Le Premier ministre désigné a d'abord évoqué les « relations privilégiées » unissant Beyrouth et Riyad et salué le rôle joué traditionnellement par l'Arabie saoudite en tant que « pilier fondamental de la Résistance libanaise face aux tempêtes politiques et économiques » que ce pays a connues.
Il a, d'autre part, saisi l'occasion du vingtième anniversaire de l'accord de Taëf pour rendre hommage au rôle tenu par le royaume saoudien dans cet acquis et réaffirmer son « attachement à toutes les dispositions » de cet accord.
Évoquant les ambitions du cabinet qu'il compte mettre en place, Saad Hariri a dit : « J'entends former un gouvernement en mesure de retirer les barrières qui bloquent le secteur privé, de moderniser les législations économiques et commerciales et de hâter l'adoption des projets soumis au Parlement, comme les lois sur la concurrence, le commerce international, les marchés financiers et la création d'un conseil pour la promotion des exportations. »

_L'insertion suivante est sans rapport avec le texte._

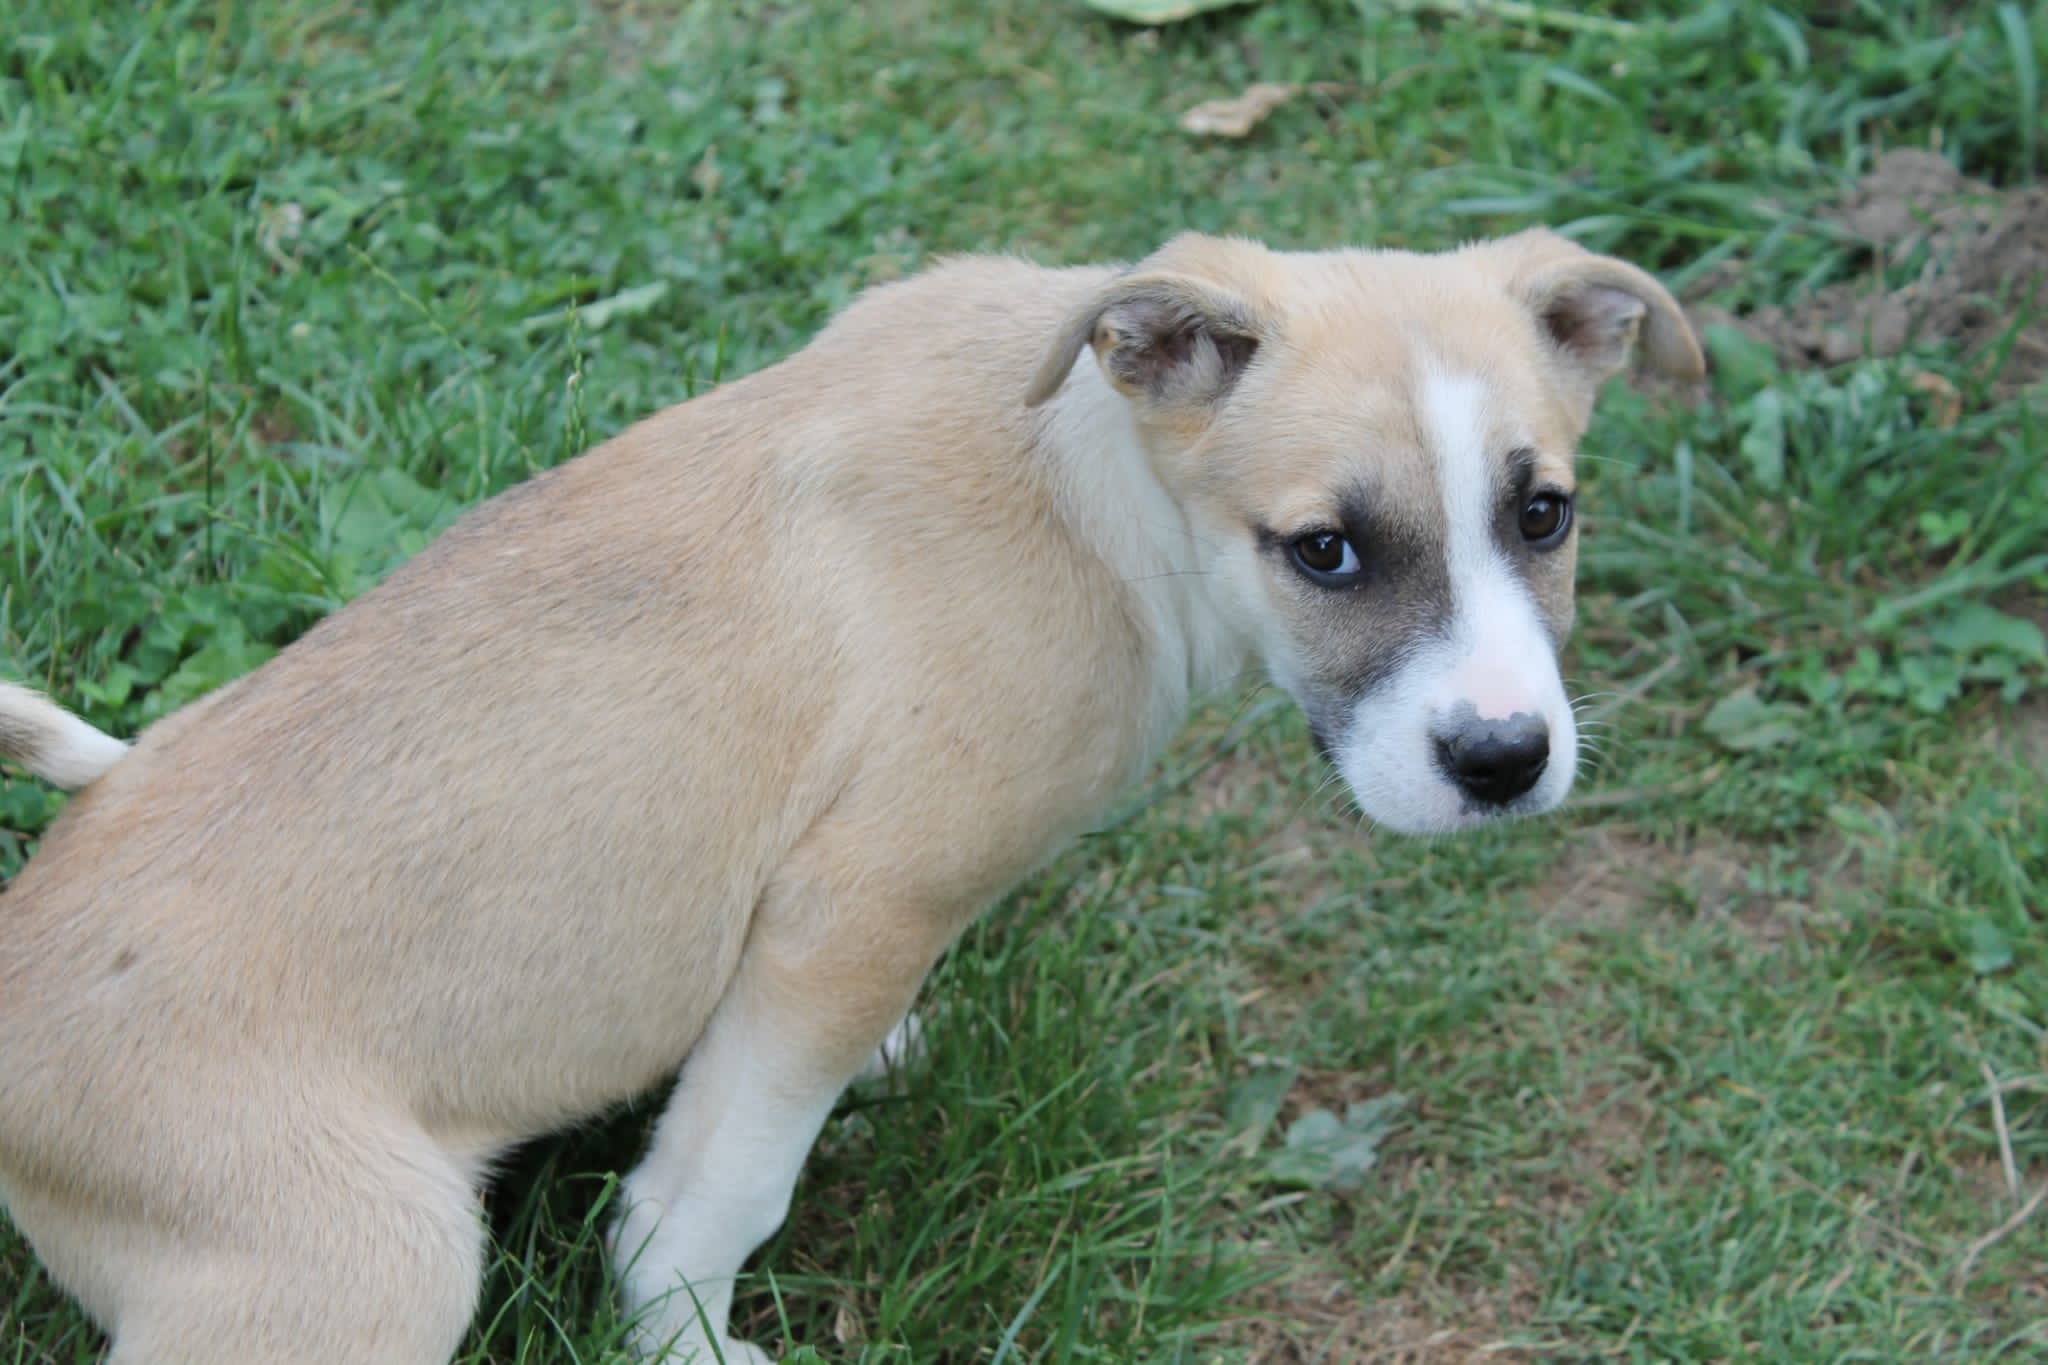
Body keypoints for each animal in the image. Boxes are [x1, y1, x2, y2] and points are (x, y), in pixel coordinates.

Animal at [0, 228, 1701, 1364]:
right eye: (1325, 551)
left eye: (1545, 515)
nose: (1504, 762)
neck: (1091, 491)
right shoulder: (855, 907)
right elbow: (718, 1187)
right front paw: (682, 1336)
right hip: (365, 1260)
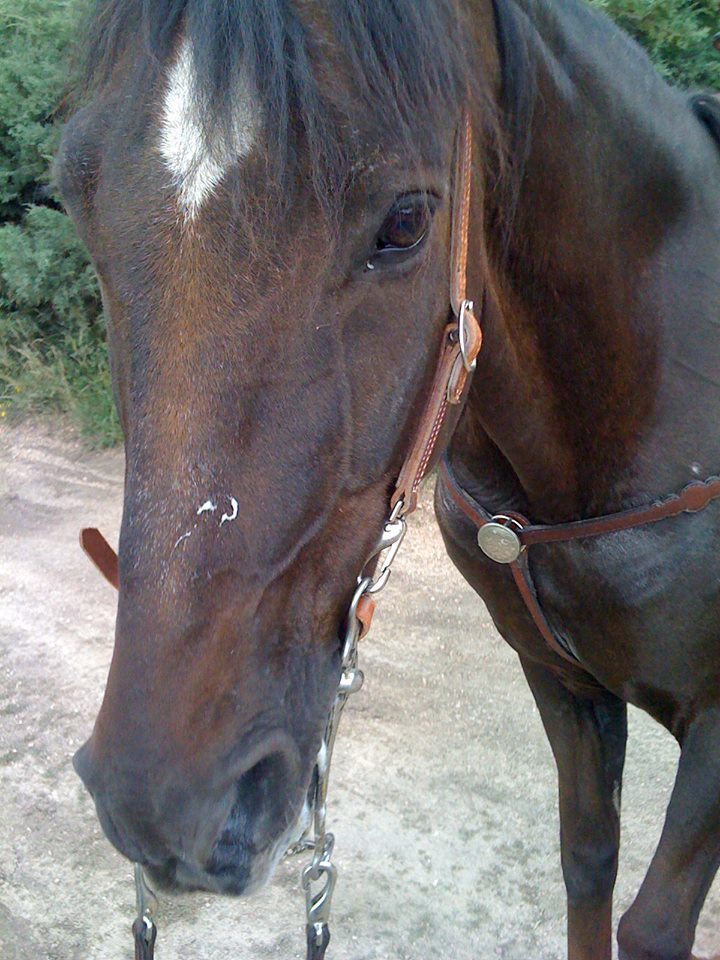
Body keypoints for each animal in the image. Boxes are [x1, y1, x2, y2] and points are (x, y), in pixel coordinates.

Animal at [57, 1, 720, 958]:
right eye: (77, 198)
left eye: (406, 221)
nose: (165, 808)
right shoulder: (560, 683)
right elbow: (587, 863)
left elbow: (653, 924)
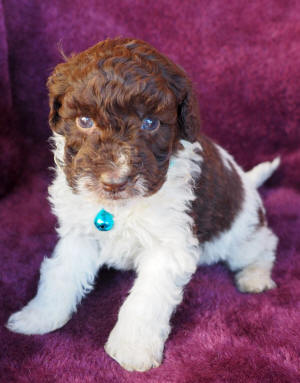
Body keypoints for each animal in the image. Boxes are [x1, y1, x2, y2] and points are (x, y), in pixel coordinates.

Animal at [6, 38, 278, 372]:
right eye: (84, 121)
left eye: (150, 123)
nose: (114, 181)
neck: (117, 208)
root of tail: (248, 184)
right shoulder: (79, 233)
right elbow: (61, 274)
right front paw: (38, 317)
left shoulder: (168, 246)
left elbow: (145, 301)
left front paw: (131, 349)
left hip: (241, 233)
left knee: (264, 244)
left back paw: (255, 277)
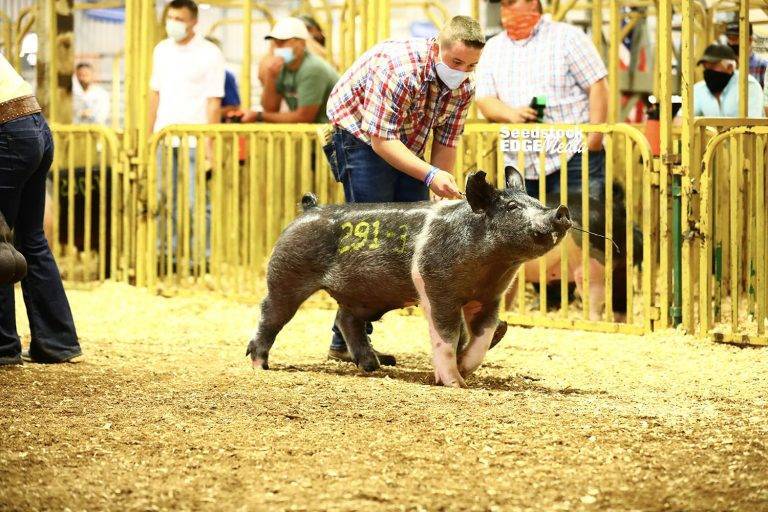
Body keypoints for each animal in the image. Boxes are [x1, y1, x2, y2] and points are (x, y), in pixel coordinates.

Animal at [246, 170, 571, 388]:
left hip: (364, 296)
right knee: (270, 314)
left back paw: (374, 365)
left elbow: (483, 336)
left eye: (536, 200)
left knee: (346, 319)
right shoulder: (436, 287)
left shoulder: (490, 298)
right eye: (512, 207)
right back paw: (259, 365)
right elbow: (446, 335)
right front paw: (456, 384)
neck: (493, 265)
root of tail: (309, 208)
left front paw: (465, 369)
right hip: (286, 274)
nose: (561, 210)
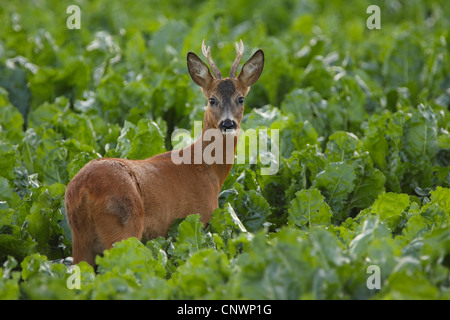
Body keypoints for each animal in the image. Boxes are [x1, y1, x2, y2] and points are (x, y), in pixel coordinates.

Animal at [65, 40, 266, 264]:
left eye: (241, 99)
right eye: (212, 100)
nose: (228, 123)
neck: (206, 169)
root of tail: (83, 190)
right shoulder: (201, 214)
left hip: (80, 237)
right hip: (123, 226)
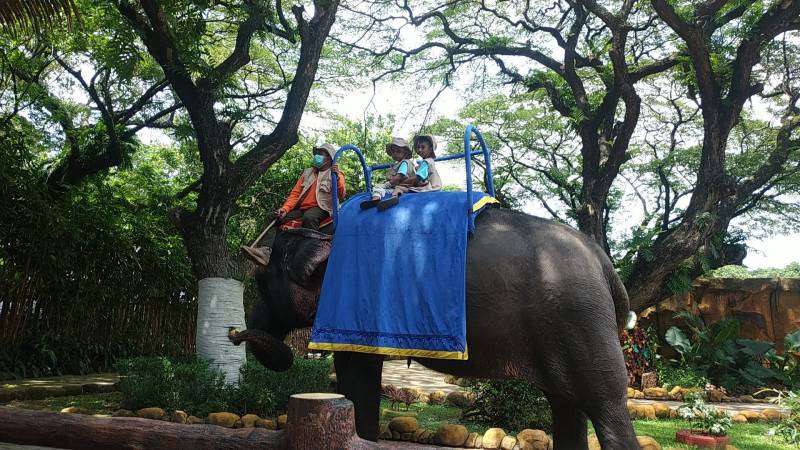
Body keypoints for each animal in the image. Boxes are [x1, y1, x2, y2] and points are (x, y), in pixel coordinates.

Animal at [228, 208, 640, 450]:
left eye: (262, 282)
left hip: (579, 322)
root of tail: (604, 262)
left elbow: (356, 377)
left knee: (605, 405)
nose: (234, 333)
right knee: (566, 405)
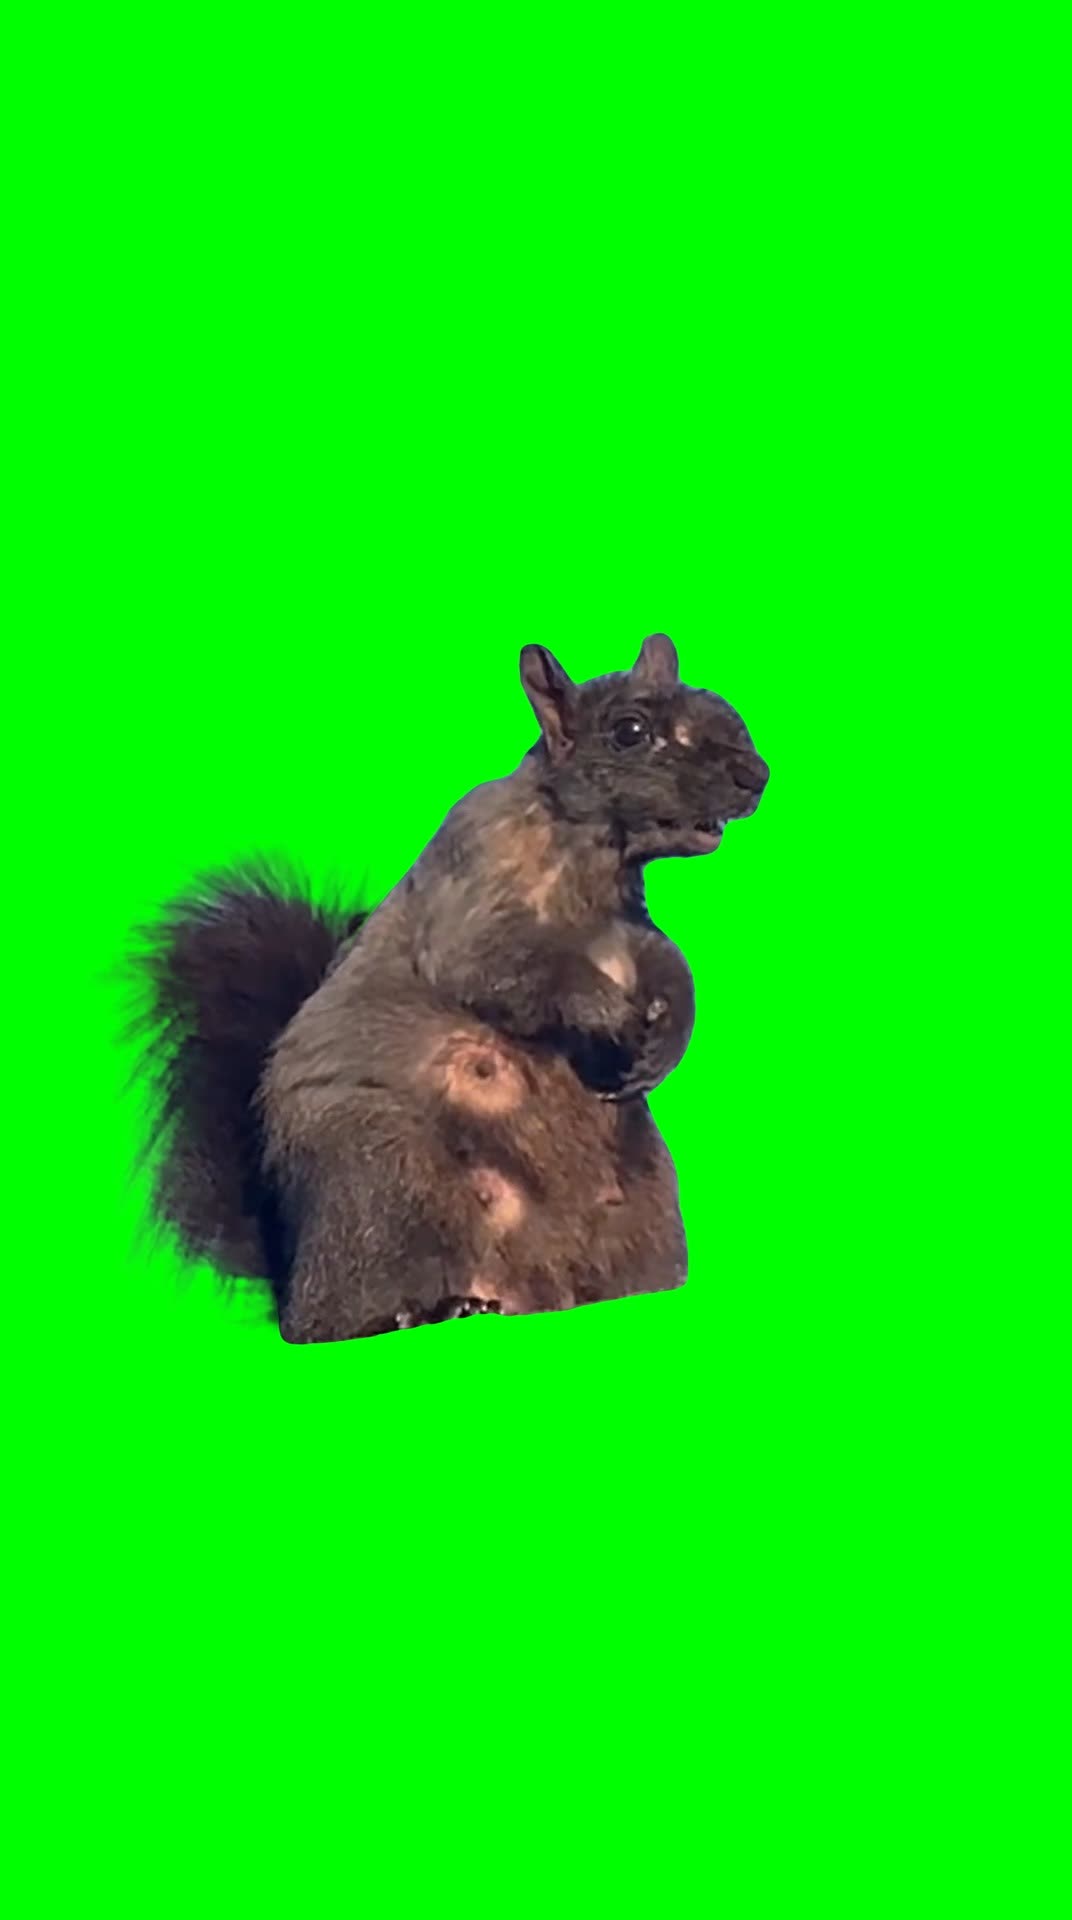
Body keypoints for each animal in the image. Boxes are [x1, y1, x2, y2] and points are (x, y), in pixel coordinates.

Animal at [124, 632, 768, 1343]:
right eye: (630, 731)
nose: (756, 774)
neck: (589, 852)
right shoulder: (470, 892)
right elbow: (500, 965)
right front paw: (611, 1014)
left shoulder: (629, 929)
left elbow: (671, 965)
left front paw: (668, 1038)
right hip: (383, 1182)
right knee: (334, 1320)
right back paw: (426, 1310)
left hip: (646, 1203)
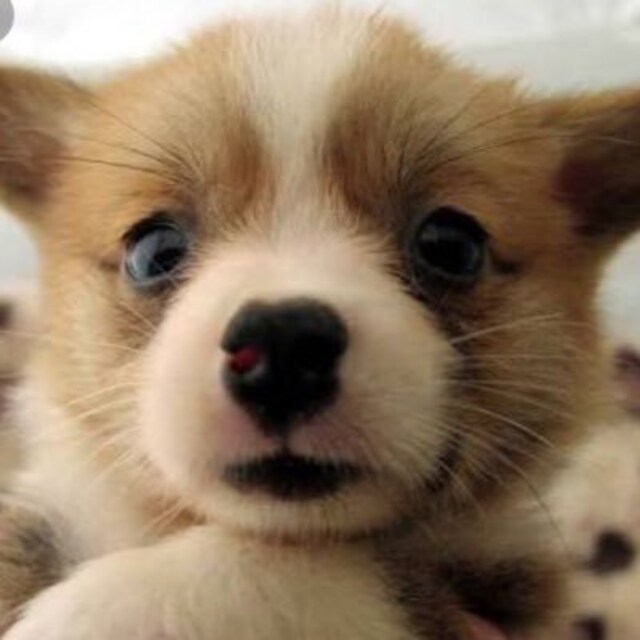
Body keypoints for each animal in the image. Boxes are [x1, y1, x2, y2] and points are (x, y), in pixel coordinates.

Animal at [0, 7, 638, 639]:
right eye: (152, 250)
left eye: (452, 245)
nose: (281, 347)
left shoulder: (496, 583)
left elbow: (310, 566)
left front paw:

« Le gouvernement se concentrera aussi sur l'amélioration des secteurs compétitifs dans notre économie, tels que l'électricité, les télécoms et Internet, parallèlement à la réorientation des investissements aux activités à forte valeur ajoutée dans les secteurs traditionnels et non traditionnels », a-t-il ajouté.
« Le gouvernement que nous cherchons à mettre en place devra être un gouvernement d'union nationale non seulement dans le sens politique du terme, mais aussi économique et social. Cela doit se faire sur la base d'une entente entre toutes les forces politiques sur un programme d'action global », a-t-il dit.
« Il est temps de mettre en place un gouvernement en mesure de permettre aux Libanais et aux Libanaises de réussir, de créer et de produire, dans leur patrie et sur leur sol, autant qu'ils sont capables, de l'avis du monde entier, de réussir, de créer et d'être productifs à l'étranger », a encore dit M. Hariri.